Neuroimaging in multiple system atrophy: clinical implications and novel developments.

Abstract

Multiple system atrophy (MSA) is a neurodegenerative disorder characterized by cerebellar dysfunction, a Parkinsonian syndrome with poor response to levodopa and autonomic failure. The diagnosis of MSA is particularly challenging in its early stages due to symptom overlap with other neurodegenerative Parkinson syndromes. Recent advances in neuroimaging have greatly improved the accuracy of the diagnosis in clinical routine and provided valuable insights into the pathophysiology and progression of MSA. Macrostructural MRI shows atrophy in regions such as the putamen and pontocerebellar regions, distinguishing MSA from other Parkinson syndromes. Advanced imaging techniques, including diffusion tensor imaging (DTI), free water imaging and quantitative susceptibility mapping, add further value in assessing disease progression. While dopamine transporter (DAT) imaging is the mainstay for confirmation of nigrostriatal degeneration in suspected neurodegenerative Parkinson syndromes and may enable to identify prodromal cases, cardiac sympathetic imaging with [123I]MIBG scintigraphy may be used for delineation of MSA from Parkinson's disease (PD).

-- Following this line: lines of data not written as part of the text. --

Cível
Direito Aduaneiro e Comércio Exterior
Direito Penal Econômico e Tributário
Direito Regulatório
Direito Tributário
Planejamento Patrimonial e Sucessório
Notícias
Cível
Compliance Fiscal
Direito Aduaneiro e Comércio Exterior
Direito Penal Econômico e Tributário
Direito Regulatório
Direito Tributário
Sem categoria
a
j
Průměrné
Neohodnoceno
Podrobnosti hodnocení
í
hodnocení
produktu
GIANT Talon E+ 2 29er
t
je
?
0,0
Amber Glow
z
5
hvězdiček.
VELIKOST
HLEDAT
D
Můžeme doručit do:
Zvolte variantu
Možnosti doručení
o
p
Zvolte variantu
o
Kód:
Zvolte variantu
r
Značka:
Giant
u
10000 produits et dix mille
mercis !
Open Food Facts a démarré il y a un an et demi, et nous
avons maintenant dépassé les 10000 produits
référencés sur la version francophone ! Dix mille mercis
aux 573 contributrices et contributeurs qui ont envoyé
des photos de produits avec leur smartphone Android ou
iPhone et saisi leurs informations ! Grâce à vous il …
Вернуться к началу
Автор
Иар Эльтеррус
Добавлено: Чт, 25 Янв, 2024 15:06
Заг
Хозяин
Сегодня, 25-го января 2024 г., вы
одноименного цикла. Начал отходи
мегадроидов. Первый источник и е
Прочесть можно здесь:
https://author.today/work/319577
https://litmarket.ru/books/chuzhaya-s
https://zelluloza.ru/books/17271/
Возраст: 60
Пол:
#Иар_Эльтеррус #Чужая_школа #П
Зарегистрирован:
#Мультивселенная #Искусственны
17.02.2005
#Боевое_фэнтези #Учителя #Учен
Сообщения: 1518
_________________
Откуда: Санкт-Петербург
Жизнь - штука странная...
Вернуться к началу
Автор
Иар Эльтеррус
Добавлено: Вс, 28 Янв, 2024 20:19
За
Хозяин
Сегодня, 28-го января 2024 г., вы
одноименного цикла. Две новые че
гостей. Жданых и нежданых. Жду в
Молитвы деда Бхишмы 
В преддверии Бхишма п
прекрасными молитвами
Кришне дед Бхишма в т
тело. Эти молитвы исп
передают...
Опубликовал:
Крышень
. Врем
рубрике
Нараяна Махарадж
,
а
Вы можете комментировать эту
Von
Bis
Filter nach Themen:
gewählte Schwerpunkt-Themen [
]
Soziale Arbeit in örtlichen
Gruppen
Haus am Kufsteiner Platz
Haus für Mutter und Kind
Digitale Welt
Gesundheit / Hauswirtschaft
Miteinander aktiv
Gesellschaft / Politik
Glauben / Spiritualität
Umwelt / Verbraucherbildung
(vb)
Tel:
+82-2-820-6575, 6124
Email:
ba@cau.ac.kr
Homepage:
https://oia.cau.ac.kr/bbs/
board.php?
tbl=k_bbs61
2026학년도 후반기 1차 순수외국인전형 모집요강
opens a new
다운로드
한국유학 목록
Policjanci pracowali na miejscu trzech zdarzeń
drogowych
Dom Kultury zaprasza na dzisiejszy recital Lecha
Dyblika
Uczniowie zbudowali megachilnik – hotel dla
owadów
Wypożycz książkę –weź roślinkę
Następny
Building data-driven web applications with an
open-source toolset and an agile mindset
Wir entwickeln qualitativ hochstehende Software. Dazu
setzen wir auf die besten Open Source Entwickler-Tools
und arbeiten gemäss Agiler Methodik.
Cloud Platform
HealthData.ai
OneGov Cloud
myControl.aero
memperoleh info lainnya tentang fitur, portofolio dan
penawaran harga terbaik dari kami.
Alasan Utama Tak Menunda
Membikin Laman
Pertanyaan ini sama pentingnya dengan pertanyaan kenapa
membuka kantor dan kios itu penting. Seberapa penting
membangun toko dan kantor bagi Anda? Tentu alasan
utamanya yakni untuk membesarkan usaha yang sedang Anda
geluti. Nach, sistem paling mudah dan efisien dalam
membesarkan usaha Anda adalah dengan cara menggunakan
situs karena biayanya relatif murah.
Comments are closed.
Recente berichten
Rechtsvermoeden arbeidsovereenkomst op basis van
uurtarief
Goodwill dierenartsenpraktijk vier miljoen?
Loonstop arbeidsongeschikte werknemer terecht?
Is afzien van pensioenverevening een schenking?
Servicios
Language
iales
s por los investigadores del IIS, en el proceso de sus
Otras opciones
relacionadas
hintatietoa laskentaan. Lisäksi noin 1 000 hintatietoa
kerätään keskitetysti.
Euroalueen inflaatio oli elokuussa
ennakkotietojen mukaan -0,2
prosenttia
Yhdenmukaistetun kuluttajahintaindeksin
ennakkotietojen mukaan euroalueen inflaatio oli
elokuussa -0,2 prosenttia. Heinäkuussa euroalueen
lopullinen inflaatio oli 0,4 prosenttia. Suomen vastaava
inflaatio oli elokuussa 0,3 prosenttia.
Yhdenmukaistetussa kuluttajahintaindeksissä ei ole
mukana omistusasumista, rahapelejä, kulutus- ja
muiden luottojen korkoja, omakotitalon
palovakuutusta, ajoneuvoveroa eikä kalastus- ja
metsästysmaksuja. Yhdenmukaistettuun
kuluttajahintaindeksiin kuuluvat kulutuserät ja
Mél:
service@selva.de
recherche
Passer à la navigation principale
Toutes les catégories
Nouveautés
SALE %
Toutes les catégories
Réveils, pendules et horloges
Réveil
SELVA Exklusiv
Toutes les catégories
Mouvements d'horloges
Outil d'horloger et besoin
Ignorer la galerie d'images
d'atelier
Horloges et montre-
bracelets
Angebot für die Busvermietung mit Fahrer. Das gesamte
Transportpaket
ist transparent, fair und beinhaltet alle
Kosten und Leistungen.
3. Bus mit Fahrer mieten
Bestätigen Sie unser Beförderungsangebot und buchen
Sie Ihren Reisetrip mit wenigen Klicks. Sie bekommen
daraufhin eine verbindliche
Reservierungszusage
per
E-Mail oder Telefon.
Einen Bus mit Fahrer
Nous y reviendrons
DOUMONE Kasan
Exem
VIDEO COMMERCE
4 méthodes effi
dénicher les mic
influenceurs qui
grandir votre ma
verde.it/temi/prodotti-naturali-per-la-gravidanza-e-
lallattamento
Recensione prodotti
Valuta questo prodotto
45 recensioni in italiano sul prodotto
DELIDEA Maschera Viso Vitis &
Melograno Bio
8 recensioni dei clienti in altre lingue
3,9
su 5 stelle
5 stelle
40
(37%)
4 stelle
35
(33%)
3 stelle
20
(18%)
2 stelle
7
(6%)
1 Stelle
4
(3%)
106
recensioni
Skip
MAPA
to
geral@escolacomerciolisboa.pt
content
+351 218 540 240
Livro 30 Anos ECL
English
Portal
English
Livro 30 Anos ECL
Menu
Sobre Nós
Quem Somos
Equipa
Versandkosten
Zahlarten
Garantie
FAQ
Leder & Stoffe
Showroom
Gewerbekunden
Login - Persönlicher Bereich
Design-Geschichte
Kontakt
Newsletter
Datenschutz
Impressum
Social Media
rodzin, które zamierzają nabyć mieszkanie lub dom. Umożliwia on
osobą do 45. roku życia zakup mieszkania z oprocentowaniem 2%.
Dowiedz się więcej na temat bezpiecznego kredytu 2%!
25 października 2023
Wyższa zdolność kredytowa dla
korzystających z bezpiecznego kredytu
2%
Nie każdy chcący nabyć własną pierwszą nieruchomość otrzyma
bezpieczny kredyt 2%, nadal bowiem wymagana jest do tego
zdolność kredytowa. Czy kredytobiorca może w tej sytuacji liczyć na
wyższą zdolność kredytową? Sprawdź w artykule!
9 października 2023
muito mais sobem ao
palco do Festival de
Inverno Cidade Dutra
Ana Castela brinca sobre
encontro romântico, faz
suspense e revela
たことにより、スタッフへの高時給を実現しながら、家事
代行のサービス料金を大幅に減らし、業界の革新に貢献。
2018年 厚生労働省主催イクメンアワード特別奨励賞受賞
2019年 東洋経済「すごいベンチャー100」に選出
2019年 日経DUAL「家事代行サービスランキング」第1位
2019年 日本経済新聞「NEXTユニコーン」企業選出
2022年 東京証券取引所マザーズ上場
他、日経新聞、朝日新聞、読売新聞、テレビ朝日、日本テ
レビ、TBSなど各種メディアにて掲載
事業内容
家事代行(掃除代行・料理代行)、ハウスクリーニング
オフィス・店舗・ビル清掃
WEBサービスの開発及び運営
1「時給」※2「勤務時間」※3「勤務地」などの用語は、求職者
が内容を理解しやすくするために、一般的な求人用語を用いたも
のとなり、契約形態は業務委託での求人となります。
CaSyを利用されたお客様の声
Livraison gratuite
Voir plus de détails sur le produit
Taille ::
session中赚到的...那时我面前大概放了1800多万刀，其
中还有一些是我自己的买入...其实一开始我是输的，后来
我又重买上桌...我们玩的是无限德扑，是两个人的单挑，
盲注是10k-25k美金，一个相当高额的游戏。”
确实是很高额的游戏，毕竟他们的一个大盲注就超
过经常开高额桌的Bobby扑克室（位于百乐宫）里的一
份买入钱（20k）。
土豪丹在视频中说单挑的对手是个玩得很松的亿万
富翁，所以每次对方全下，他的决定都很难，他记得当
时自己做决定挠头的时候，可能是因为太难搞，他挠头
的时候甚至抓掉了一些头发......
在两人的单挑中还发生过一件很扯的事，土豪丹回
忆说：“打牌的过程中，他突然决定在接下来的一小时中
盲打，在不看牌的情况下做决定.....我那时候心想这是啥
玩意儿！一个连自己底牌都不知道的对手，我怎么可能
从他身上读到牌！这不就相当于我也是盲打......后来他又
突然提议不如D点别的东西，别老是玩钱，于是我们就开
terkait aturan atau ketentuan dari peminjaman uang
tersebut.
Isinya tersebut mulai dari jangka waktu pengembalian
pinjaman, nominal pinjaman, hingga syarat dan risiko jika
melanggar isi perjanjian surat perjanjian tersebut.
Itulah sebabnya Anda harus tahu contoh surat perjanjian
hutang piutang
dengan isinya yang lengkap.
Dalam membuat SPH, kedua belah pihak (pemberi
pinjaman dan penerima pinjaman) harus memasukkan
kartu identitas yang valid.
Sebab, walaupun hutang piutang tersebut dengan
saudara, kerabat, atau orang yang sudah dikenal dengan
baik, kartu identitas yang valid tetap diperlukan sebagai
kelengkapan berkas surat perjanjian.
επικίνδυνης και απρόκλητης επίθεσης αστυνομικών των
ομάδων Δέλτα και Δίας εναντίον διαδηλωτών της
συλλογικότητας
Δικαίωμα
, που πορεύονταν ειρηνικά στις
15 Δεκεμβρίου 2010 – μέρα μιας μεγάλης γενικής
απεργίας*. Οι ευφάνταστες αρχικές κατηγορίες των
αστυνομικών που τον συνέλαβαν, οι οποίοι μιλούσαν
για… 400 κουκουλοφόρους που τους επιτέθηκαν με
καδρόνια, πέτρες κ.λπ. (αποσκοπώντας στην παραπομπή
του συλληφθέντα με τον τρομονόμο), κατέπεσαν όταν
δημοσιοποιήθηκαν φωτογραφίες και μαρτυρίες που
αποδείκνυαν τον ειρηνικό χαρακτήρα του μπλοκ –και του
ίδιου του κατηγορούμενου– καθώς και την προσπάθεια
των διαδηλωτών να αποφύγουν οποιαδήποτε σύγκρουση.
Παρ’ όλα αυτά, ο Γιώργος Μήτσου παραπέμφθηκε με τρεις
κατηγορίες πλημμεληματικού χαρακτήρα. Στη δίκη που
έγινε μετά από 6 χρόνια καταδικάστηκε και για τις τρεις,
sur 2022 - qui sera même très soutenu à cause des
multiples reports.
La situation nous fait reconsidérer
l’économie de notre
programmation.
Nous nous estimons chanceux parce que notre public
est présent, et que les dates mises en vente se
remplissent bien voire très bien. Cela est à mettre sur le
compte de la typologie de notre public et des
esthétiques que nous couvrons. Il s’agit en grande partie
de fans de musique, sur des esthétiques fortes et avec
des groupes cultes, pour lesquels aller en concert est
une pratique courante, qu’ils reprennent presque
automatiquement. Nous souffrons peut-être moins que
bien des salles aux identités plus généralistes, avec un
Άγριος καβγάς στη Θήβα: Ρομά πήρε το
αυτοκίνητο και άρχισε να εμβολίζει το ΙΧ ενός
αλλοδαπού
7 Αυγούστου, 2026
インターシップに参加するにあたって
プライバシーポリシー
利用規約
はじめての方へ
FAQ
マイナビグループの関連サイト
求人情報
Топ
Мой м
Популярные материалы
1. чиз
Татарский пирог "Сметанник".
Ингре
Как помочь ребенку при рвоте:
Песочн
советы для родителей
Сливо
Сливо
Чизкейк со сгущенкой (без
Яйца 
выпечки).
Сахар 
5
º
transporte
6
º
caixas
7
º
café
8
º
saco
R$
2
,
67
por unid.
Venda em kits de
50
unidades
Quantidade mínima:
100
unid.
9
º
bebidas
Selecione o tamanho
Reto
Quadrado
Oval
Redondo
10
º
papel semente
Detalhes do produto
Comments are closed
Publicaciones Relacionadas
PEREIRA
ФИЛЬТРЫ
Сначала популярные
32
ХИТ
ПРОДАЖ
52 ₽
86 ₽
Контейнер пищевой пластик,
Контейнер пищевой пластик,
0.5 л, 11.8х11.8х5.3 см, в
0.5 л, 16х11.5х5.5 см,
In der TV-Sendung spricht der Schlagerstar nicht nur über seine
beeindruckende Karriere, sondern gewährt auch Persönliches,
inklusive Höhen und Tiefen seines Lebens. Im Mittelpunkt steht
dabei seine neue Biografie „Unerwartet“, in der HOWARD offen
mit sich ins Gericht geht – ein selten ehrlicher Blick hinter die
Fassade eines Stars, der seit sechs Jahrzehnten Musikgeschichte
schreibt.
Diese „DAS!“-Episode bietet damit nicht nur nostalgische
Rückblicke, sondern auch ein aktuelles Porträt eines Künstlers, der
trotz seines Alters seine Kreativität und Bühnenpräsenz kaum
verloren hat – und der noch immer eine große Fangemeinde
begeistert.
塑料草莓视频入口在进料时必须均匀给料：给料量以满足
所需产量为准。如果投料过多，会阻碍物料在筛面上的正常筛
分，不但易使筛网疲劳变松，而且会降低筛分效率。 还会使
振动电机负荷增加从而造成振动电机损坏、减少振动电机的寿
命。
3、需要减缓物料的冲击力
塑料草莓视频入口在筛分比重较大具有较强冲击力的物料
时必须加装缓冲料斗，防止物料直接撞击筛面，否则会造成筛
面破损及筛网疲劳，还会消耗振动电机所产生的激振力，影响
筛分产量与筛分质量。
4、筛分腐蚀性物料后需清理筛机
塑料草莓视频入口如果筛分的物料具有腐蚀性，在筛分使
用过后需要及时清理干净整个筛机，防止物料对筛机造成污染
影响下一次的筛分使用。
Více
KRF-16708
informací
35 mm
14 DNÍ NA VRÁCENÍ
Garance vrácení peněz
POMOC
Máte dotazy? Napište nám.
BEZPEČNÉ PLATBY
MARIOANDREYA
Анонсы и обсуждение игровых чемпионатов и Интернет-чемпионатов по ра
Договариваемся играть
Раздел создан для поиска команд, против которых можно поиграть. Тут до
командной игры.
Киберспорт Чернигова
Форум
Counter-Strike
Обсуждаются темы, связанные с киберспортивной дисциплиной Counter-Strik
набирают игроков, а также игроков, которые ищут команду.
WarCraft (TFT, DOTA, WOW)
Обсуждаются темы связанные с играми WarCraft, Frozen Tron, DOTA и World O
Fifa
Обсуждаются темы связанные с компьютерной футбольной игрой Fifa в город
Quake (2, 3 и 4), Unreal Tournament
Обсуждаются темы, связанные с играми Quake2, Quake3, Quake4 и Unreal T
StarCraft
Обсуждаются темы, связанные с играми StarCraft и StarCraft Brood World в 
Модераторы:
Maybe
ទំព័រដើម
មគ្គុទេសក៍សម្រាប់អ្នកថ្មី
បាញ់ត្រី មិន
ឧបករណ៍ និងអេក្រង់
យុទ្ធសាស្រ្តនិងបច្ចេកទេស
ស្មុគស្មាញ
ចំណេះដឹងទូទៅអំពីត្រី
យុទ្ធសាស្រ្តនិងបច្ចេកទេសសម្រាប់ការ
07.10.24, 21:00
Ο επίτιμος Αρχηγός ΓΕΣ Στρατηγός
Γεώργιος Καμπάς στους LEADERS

Positron emission tomography (PET) with the glucose analogue [¹⁸F]FDG depicts disease-specific metabolic patterns in MSA and various neurodegenerative diseases, which do not only enable a highly accurate differential diagnosis of MSA (e.g., from PD and other atypical Parkinson syndromes) but also carry important prognostic and pathophysiological information. Various other PET radiopharmaceuticals currently under investigation in MSA provide novel insights into neurotransmitter system changes, glial pathology and, most recently, α-synuclein pathology. These imaging modalities considerably expand the diagnostic and prognostic capabilities in MSA and may provide important biomarkers for tracking disease development, progression and treatment.